How to calculate credit card costs
Use the credit card calculator above to help work out the costs of owning a credit card and how much interest you will pay.
Our credit card calculator will show you how long it will take you to pay off your balance based on what you repay each month, and how much it will cost you overall.
Just enter your current balance, APR and monthly repayments. You can then adjust your monthly repayments to see how paying more or less each month will change your debt.
How does credit card interest work?
Credit card interest is typically charged on a monthly basis as a percentage of your balance. Your balance is spending made on the credit card that you haven’t paid off.
Typically most purchases you make on your card will be free of interest charges for 56 days after the purchase, but if you haven’t paid them off in that period the interest charges are backdated. Some cards also offer specific ‘0% purchase’ periods that let you pay no interest for longer.

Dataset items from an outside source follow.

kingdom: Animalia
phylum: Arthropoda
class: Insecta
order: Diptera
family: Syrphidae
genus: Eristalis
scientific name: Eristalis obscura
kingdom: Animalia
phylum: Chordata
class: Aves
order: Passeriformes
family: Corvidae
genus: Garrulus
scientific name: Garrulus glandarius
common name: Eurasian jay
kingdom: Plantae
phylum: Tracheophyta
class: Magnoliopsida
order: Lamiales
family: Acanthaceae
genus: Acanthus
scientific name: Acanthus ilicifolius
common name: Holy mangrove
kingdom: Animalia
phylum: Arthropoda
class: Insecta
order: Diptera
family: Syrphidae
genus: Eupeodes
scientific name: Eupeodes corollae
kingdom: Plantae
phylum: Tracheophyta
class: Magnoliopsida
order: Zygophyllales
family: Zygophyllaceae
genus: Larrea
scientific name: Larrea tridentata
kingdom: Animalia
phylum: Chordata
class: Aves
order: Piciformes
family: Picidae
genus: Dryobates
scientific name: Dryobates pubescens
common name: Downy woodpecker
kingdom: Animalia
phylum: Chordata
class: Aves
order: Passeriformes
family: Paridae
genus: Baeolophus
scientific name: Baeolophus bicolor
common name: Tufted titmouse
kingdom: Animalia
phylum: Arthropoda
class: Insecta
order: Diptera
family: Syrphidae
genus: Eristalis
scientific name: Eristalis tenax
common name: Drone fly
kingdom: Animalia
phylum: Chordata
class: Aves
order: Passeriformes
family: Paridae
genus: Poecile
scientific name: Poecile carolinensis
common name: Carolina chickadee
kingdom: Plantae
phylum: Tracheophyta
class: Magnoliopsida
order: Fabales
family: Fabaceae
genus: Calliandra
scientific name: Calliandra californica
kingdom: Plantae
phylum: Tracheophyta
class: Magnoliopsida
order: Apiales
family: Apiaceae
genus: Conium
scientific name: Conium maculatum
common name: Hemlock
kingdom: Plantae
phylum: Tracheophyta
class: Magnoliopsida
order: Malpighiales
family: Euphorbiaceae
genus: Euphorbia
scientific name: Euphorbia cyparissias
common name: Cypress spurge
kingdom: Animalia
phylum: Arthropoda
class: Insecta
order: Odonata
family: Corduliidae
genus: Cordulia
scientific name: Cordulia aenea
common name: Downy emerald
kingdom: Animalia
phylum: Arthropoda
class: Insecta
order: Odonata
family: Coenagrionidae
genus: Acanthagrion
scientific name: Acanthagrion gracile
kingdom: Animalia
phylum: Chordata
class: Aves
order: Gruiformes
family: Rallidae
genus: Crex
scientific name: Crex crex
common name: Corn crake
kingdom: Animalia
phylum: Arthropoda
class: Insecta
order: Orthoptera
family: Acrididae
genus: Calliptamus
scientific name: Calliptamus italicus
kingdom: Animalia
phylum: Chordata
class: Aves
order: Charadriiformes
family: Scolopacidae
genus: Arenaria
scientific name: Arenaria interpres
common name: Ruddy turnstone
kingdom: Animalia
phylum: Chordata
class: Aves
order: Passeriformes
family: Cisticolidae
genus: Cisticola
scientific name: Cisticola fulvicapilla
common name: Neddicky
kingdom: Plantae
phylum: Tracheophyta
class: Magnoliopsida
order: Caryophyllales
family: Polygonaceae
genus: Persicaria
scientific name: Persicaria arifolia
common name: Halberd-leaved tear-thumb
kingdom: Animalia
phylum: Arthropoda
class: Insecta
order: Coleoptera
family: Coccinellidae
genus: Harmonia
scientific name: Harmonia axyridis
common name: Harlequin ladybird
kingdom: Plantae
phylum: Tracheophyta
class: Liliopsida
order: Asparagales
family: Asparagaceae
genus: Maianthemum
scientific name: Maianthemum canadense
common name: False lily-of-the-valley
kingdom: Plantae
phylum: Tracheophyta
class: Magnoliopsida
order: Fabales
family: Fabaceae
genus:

You can avoid paying interest on your balance by paying it off in full and before the end of the month. If you can’t pay it off in full then your balance will accumulate interest charges.
If you fail to make a payment then it’s likely you will be charged interest and a penalty fee, and it will show up on your credit report, negatively affecting your credit score.
The more you can pay back each month, the less interest you will end up paying overall. The longer you take to pay off your balance, the more you will end up paying.
Interest is different from the Annual Percentage Rate (APR), which factors in a number of costs, not just the rate on purchases, balance transfers, but also annual fees, if applicable.
The results from the credit card calculator are representative and not a guarantee of the exact figure you will end up paying.
Should I just make the minimum repayments?
No. In the world of credit cards one of the worst things you can do if just make your minimum repayments. Minimum repayments are just that – the bare minimum – and are a sure-fire way of paying too much interest.
Paying off your debt using minimum payments ensures that your debt will last as long as possible, and the credit company will charge you the maximum amount of interest.
How can I pay less interest?
There are two main ways to pay less interest: pay more a month or transfer to a balance transfer card
Increasing your monthly payments will always be beneficial to your credit card debt as it will speed up how quickly you can pay your card off and therefore reduce the amount you pay in interest overall.
Crucially, however, it should be based on what you can afford. There’s no point paying off more of your credit card balance if it leaves you overdrawn at the end of the month, or missing bill payments.
That’s when balance transfer cards can be helpful. If your debt is significant and your struggling to increase your minimum payments you can shift the debt for a one-off fee. That then gives you a grace period, within which you can pay off your debt without worrying about interest payments.
Could a balance transfer card help?
If you’re struggling to pay off your balance and are facing significant interest payments as a result, you could also apply for a balance transfer credit card. Balance transfer cards allow you to transfer your current credit card’s debt over to a new credit card provider. You will usually pay a one-off transfer fee, which can range from around 1% to 3% of the amount you transfer.
Once you’ve transferred the balance, you will be given a longer period of time to pay it off with 0% interest.
Balance transfer periods range from six months to three years. The longer the balance transfer period, the more likely you are to require a higher credit score.
Why don’t I just keep transferring my debt using balance transfer cards?
Whilst balance transfer cards can be a great fix they aren’t a long-term solution for a number of reasons.
Firstly, you can’t transfer a balance from one provider to a balance transfer card issued by the same provider, so your options are limited.
Secondly, every time you transfer a balance you will most likely be charged a percentage of your balance as a transfer fee.
But most crucially, if you fail to clear the debt within the 0% period your balance transfer card will revert to a standard interest rate. If you can’t then transfer your balance to another provider you will end up paying a lot for your 0% debt.